To make matters worse, OWI released a few short clips from the game, further causing people to believe HoO’s imminent approach:
Credit, where it’s due, Alf did try to temper expectations about when the game is going to come:
Alf: Hand of Odd is not yet.
Alf: Hand on Odd. Heeheeeheee! No. There are rumors about Hand of Odd, but we’re not working on that right now.
Alf: Neeeooowwwellluhahhaaaaaauhm, we’re not even in production for OHOO.
Alf: Hand of Odd is still not on the production schedule.
However, all of this was undone in 2011, when he said the following:
Alf [Dear Alf; August 2011, Volume 1]: Oddworld: The Hand of Odd will be delivering next year.
Alf: [Dear Alf; August 2011, Volume 2]: Hand of Odd fell off our radar as production on Munch progressed. It was a tortuous and torturous labor for so many reasons, and we ended up in a position where the only way to deliver a completed game was with an engine that couldn’t possibly power what we wanted Hand of Odd to be. There was just no sense in returning to it at the time. But as you should know, it’s re-entering production soon.
Albeit, interestingly just a few months before, in February, 2011, Alf also said the following:
Alf [Dear Alf; February, 2011]: Ideas never go to waste here at Oddworld, and Hand of Odd is still among the concepts rattling around.
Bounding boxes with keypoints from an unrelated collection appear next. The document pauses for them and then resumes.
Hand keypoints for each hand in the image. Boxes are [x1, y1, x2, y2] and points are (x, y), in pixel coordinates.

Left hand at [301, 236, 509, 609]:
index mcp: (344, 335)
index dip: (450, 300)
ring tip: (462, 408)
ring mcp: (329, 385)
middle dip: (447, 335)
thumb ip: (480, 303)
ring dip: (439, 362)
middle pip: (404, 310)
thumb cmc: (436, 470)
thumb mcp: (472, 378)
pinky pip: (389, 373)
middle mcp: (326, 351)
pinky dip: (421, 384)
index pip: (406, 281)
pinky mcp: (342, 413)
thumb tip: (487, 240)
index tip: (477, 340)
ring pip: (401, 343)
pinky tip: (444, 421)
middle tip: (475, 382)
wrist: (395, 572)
The games industry is very different to what it was a decade ago, and our eventual plans for Hand of Odd will probably differ accordingly, but for now it’s not something we’re building.
Ultimately even though this one year date passed, the game didn’t come out and Alf didn’t ever speak about it again, except for one time:
Alf: Nope! Hand of Odd is an ambitious project, and it will take long enough just to decide what exactly we want from it.
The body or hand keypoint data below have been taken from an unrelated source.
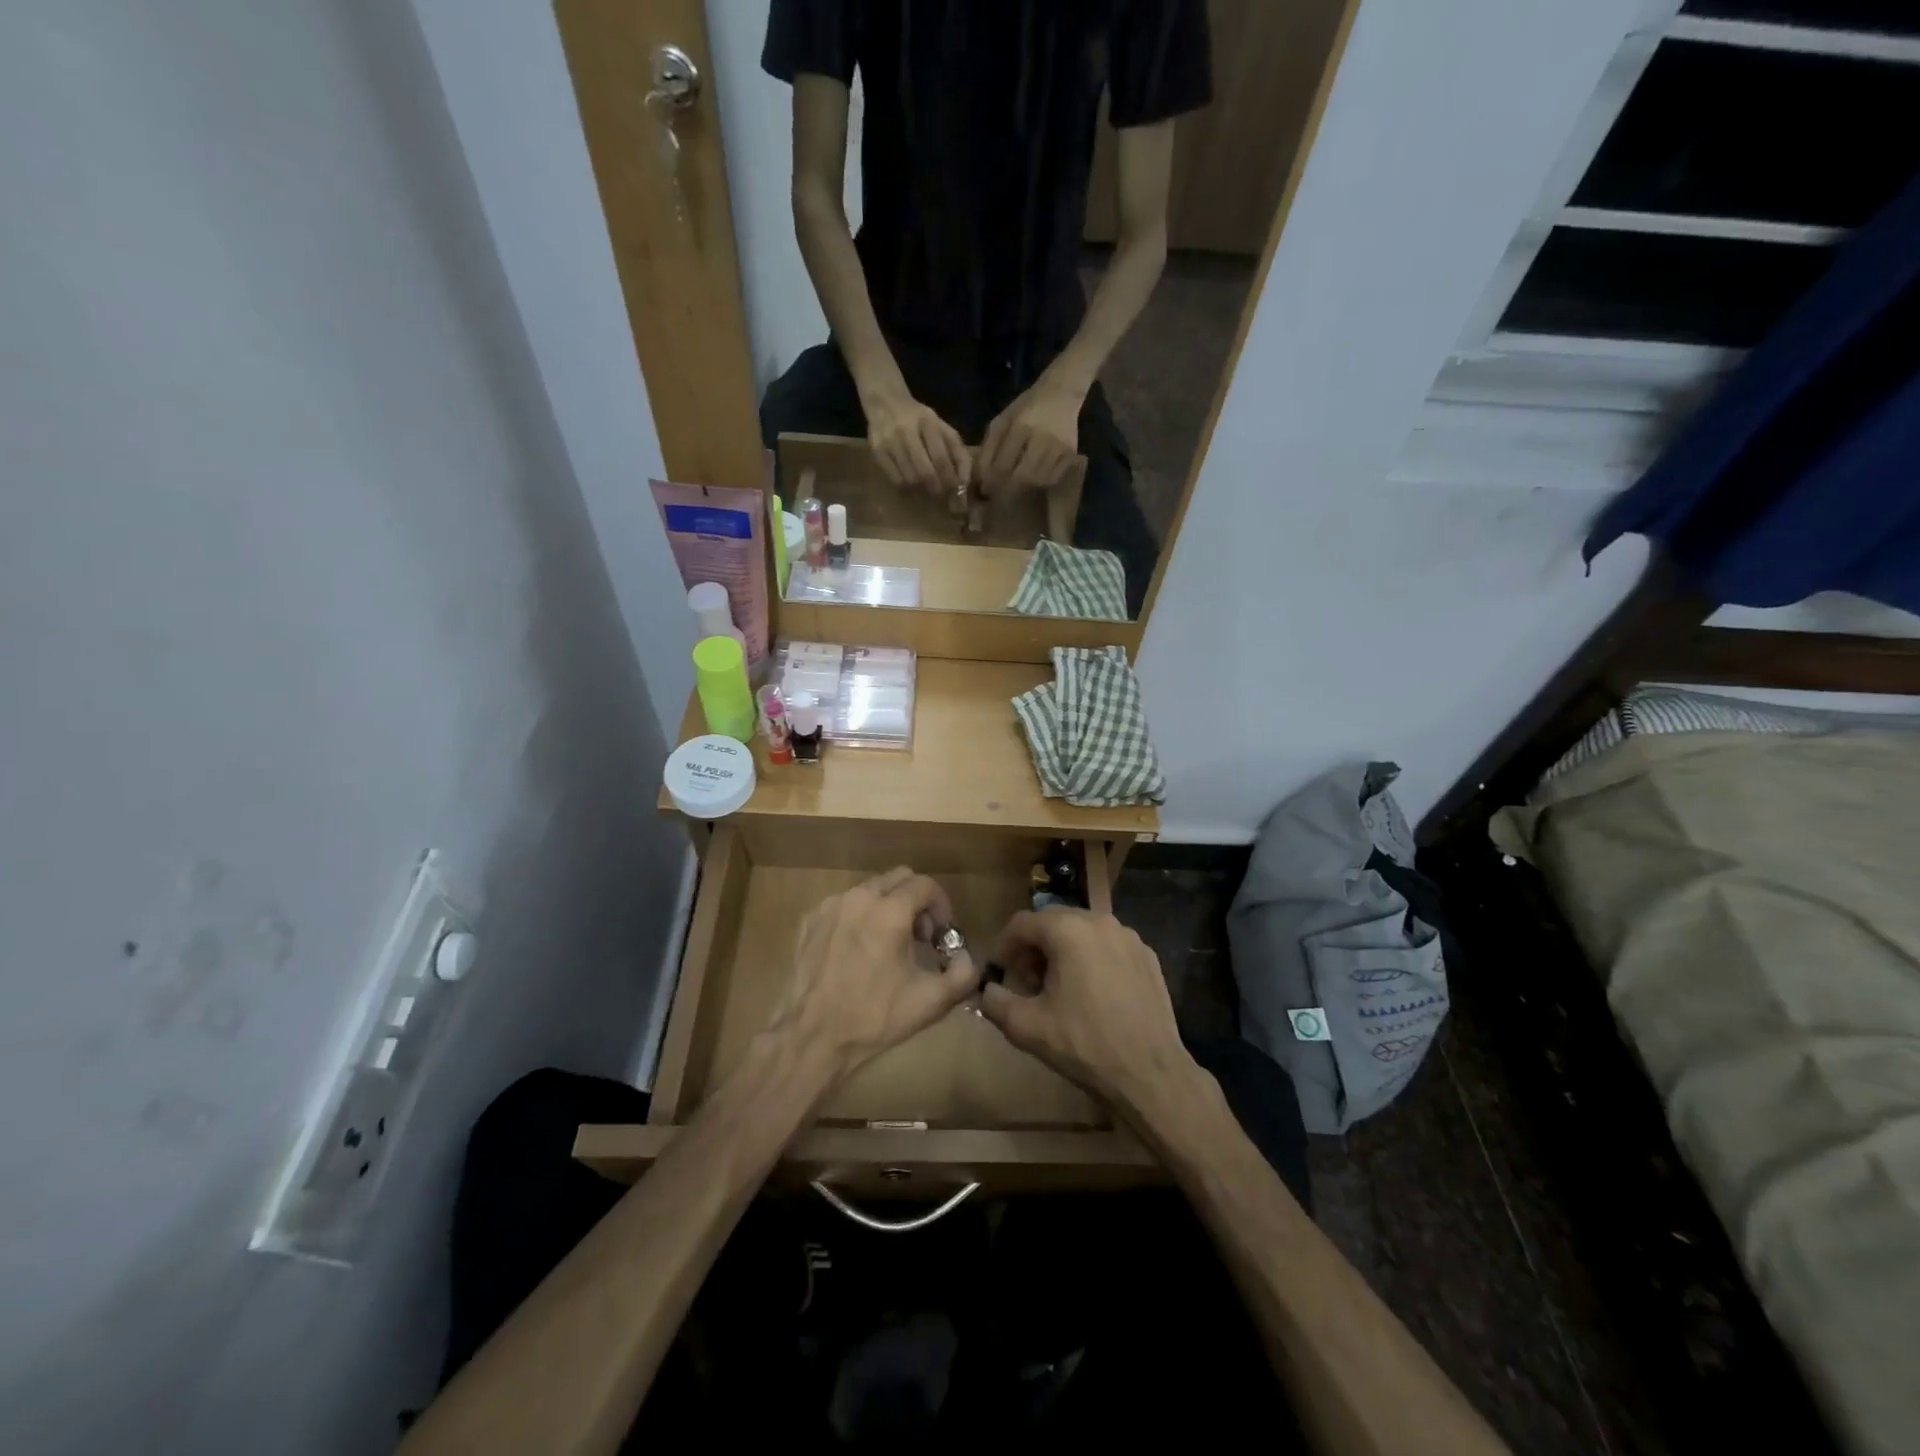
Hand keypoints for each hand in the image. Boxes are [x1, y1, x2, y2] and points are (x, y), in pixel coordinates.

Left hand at [766, 866, 982, 1083]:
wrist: (812, 1036)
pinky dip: (859, 917)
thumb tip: (965, 955)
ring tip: (888, 945)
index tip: (942, 935)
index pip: (926, 885)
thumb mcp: (931, 1001)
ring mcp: (831, 906)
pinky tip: (858, 951)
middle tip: (919, 938)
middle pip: (899, 879)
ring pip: (870, 889)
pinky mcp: (811, 919)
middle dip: (916, 901)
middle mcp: (860, 897)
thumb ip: (963, 973)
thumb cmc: (874, 1017)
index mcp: (890, 911)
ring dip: (887, 907)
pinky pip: (845, 905)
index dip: (941, 906)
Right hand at [864, 390, 969, 495]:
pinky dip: (907, 486)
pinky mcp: (877, 452)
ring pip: (910, 479)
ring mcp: (889, 442)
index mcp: (928, 422)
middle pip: (925, 472)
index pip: (942, 459)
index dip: (950, 480)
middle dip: (937, 488)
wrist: (885, 403)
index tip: (956, 491)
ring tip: (927, 486)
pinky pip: (895, 480)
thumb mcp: (942, 428)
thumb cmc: (919, 419)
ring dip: (922, 488)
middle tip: (942, 494)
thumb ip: (958, 452)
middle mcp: (906, 431)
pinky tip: (911, 481)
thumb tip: (965, 483)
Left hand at [979, 379, 1082, 497]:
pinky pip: (1052, 478)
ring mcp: (1059, 447)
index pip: (1002, 464)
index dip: (991, 481)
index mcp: (1021, 426)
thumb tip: (980, 475)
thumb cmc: (1026, 408)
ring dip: (1023, 489)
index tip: (983, 489)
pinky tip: (1032, 482)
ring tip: (1013, 489)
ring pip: (1037, 481)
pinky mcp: (1070, 454)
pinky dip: (1040, 484)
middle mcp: (1042, 438)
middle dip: (1007, 489)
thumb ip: (990, 445)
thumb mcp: (1003, 419)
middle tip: (997, 494)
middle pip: (1022, 477)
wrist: (1061, 394)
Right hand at [980, 907, 1195, 1116]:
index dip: (1003, 947)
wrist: (1150, 1072)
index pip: (1021, 923)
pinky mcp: (1147, 956)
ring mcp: (1128, 937)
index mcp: (1067, 930)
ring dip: (1063, 953)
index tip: (1000, 974)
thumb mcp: (1027, 1027)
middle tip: (1028, 984)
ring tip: (1059, 990)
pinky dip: (1092, 960)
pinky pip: (1108, 947)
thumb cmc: (1084, 1045)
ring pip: (1082, 933)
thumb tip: (987, 991)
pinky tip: (1093, 995)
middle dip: (1033, 949)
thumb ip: (995, 1002)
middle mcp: (1099, 921)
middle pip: (1052, 923)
As for why the game didn’t happen, Lorne Lanning recounts the story of how he met Robert Kotick (then-CEO of Activision) in a toilet, who warned him not to proceed with HoO’s development. Lanning seemingly took this to heart as soon enough the game was dropped and never pursued again.
Of course, the list goes on. OWI had several projects throughout its existence which are only artificially kept alive as myths and legends in the fandom’s collective consciousness. Wage Wars, Citizen Siege, the planned social-media games, all things some people likely still expect to see, but after reading this post I hope at least for some it becomes apparent: Fifteen years have passed, it’s about time to let go.